Editorial
Copyright ©The Author(s) 2016. Published by Baishideng Publishing Group Inc. All rights reserved.
World J Gastroenterol. Jan 28, 2016; 22(4): 1331-1334
Published online Jan 28, 2016. doi: 10.3748/wjg.v22.i4.1331
Is irritable bowel syndrome an infectious disease?
John Richard Thompson
John Richard Thompson, Department of Pharmacy Practice, Lipscomb University College of Pharmacy, One University Park Drive, Nashville, TN 37204, United States
Author contributions: Thompson JR contributed solely to the literature analysis and writing of the manuscript.
Conflict-of-interest statement: Dr. Thompson serves on the Speakers’ Bureau for GlaxoSmithKline and Salix Pharmaceuticals.
Open-Access: This article is an open-access article which was selected by an in-house editor and fully peer-reviewed by external reviewers. It is distributed in accordance with the Creative Commons Attribution Non Commercial (CC BY-NC 4.0) license, which permits others to distribute, remix, adapt, build upon this work non-commercially, and license their derivative works on different terms, provided the original work is properly cited and the use is non-commercial. See: http://creativecommons.org/licenses/by-nc/4.0/
Correspondence to: John Richard Thompson, PharmD, MBA, Professor, Chair, Department of Pharmacy Practice, Lipscomb University College of Pharmacy, One University Park Drive, Nashville, TN 37204, United States. richard.thompson@lipscomb.edu
Telephone: +1-615- 9667172 Fax: +1-615-9667163
Received: April 29, 2015
Peer-review started: May 12, 2015
First decision: August 26, 2015
Revised: October 6, 2015
Accepted: November 24, 2015
Article in press: November 24, 2015
Published online: January 28, 2016
Abstract

Irritable bowel syndrome (IBS) is the most common of all gastroenterological diseases. While many mechanisms have been postulated to explain its etiology, no single mechanism entirely explains the heterogeneity of symptoms seen with the various phenotypes of the disease. Recent data from both basic and clinical sciences suggest that underlying infectious disease may provide a unifying hypothesis that better explains the overall symptomatology. The presence of small intestinal bowel overgrowth (SIBO) has been documented in patients with IBS and reductions in SIBO as determined by breath testing correlate with IBS symptom improvement in clinical trials. The incidence of new onset IBS symptoms following acute infectious gastroenteritis also suggests an infectious cause. Alterations in microbiota-host interactions may compromise epithelial barrier integrity, immune function, and the development and function of both central and enteric nervous systems explaining alterations in the brain-gut axis. Clinical evidence from treatment trials with both probiotics and antibiotics also support this etiology. Probiotics appear to restore the imbalance in the microflora and improve IBS-specific quality of life.

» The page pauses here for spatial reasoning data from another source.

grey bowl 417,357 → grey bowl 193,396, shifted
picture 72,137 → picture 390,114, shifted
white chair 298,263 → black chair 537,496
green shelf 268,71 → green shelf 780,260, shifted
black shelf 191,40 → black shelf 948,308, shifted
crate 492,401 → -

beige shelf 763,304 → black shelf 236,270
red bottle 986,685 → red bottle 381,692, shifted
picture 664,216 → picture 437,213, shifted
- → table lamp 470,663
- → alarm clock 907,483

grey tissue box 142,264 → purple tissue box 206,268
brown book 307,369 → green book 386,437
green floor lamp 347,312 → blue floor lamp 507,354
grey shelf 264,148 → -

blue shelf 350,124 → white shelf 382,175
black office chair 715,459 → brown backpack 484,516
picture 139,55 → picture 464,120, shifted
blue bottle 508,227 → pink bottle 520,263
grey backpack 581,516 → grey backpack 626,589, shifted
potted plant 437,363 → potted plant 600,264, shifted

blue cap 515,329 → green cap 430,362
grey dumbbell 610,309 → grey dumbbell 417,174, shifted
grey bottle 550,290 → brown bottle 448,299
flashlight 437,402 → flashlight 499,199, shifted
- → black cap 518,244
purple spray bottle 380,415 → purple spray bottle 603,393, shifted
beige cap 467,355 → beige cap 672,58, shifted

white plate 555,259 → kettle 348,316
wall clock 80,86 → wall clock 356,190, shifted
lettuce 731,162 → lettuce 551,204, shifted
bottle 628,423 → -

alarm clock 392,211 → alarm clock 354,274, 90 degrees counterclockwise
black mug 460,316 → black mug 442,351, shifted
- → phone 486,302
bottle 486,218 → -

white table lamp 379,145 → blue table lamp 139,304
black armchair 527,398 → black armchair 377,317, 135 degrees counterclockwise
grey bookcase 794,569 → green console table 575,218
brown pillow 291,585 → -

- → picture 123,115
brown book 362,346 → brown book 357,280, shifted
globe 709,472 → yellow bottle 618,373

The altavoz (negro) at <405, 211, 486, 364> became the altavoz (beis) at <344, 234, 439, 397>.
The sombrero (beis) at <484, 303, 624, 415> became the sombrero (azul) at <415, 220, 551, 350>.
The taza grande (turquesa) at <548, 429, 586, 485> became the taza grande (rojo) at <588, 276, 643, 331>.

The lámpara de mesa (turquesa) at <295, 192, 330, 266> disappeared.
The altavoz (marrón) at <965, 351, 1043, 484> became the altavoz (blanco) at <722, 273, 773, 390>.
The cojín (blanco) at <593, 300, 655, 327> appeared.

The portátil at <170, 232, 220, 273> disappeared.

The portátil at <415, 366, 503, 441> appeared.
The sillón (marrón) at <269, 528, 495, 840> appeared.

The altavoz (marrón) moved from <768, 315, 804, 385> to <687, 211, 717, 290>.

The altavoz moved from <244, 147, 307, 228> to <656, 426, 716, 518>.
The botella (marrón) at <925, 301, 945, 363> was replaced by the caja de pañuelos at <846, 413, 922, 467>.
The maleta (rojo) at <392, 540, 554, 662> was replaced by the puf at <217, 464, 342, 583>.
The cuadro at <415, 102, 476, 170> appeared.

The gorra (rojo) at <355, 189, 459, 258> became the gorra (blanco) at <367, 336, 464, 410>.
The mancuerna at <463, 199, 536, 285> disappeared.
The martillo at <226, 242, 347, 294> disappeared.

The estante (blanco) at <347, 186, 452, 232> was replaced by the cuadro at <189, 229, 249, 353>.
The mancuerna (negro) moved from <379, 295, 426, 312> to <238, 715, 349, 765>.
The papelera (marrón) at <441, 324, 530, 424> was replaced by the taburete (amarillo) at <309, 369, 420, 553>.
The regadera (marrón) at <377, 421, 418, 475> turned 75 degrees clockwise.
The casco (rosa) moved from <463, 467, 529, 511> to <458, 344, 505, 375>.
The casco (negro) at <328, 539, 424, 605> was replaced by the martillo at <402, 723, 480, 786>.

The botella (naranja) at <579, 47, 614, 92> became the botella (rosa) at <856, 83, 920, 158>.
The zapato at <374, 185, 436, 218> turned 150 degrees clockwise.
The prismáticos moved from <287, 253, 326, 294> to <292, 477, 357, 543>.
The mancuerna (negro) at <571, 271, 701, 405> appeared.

Antibiotic trials with both neomycin and rifaximin show improvement in global IBS symptoms that correlates with breath test normalization in diarrhea-predominant patients. The treatment response to two weeks of rifaximin is sustained for up to ten weeks and comparable results are seen in symptom reduction with retreatment in patients who develop recurrent symptoms.

Keywords: Irritable bowel syndrome, Pathopohysiology, Etiology, Probiotics, Antibiotics, Infectious disease

Core tip: Recent evidence from both basic and clinical science supports the hypothesis of infectious disease as an etiological agent in irritable bowel syndrome (IBS). The presence of small intestinal bowel overgrowth and its treatment as reflected in reductions of lactulose hydrogen breath tests correlates with improvement in IBS symptoms. Clinical trials with both probiotics and antibiotics also appear to relieve symptoms of IBS and have a sustained effect post-treatment. Recurrences of symptoms post-treatment appear to respond similarly with no loss of effect. An infectious disease etiology of IBS may explain the heterogeneous symptoms of the disease and varying responses seen with different symptom phenotypes.